Windows integrated: PowerShell
Alternatively, although much slower, Windows PowerShell can also be used for the port scan:
Net.Sockets.TcpClient instead of Test-NetConnection
Test-NetConnection is nice to check a port, a bit faster is the test via Net.Sockets.TcpClient. Here is an example to scan the first 1024 ports of the IP address 192.168.1.5:
1..1024 | % {write-host ((new-object Net.Sockets.TcpClient).Connect("192.168.1.5",$_)) "Port $_ opened"} 2>$null
Legend:
1..1024 | Start and end port for the test |
---|---|
192.168.1.5 | here is an example of the IP address of the computer to be scanned. |
Output:
PS C:\Users>1..1024 | % {write-host ((new-object Net.Sockets.TcpClient).Connect("192.168.1.5",$_)) "Port $_ opened"} 2>$null Port 22 opened Port 80 opened Port 83 opened Port 90 opened Port 111 opened
If you have tested the command line, you will notice that the scan is extremely slow. In the example, 1024 of the possible 65535 ports are scanned. This is because one port is tested after the other.
PowerShell >= 7
As of PowerShell version 7, it is possible to use the "-Parallel" parameter in Foreach, which means that several ports can be checked simultaneously: in parallel, which increases the speed enormously. However, Powershell cannot keep up with nmap in terms of performance. In addition, PowerShell 7 is unfortunately not yet available as standard in the current Windows versions and must be installed separately.
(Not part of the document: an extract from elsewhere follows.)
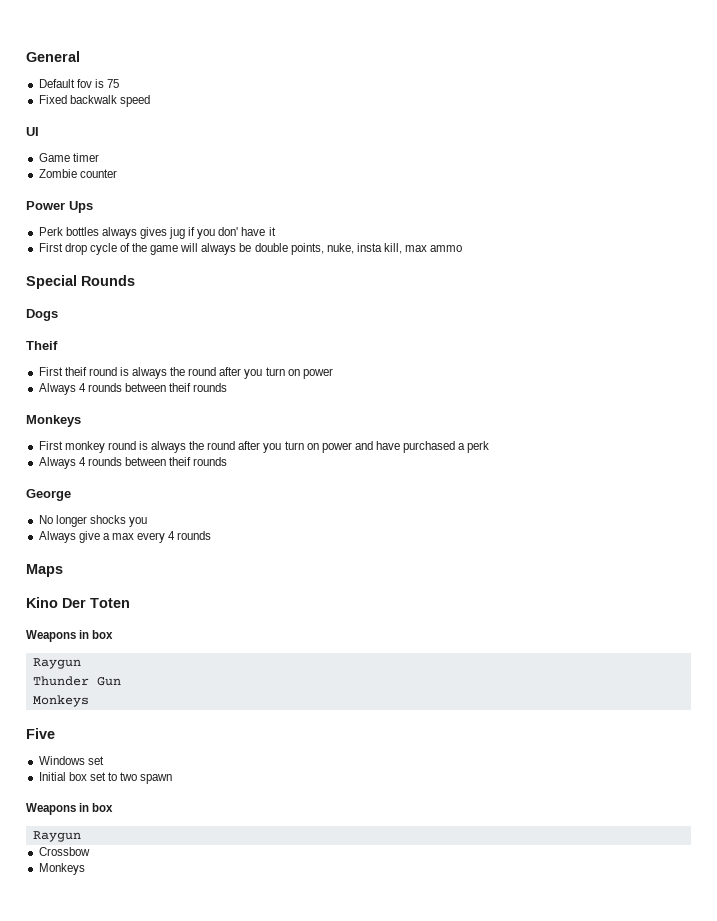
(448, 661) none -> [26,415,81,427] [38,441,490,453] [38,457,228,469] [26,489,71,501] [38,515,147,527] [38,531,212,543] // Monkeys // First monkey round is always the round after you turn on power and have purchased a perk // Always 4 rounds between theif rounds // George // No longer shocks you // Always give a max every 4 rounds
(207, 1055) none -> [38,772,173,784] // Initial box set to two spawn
If you have installed PowerShell 7, you can use the following command for the portscan:
1..65335 | % -ThrottleLimit 500 -Parallel {write-host ((new-object Net.Sockets.TcpClient).Connect("192.168.1.5",$_)) "Port $_ is open!"} 2>$null
In older PowerShell versions this is also possible, but not in one line:
PowerShell > 4
PowerShell versions smaller than 7 can map the function via a RunspacePool, as an example for a PowerShell PortScanner I found on GitHub
github.com/BornToBeRoot/PowerShell_IPv4PortScanner/blob/master/Scripts/IPv4PortScan.ps1
Conclusion
If you want to get an overview of the local network, you can list all devices of the local network with simple commands, see: Find IP addresses in the network even if their firewall is enabled. The commands listed here can be used to test individual devices for open ports (services): Nmap.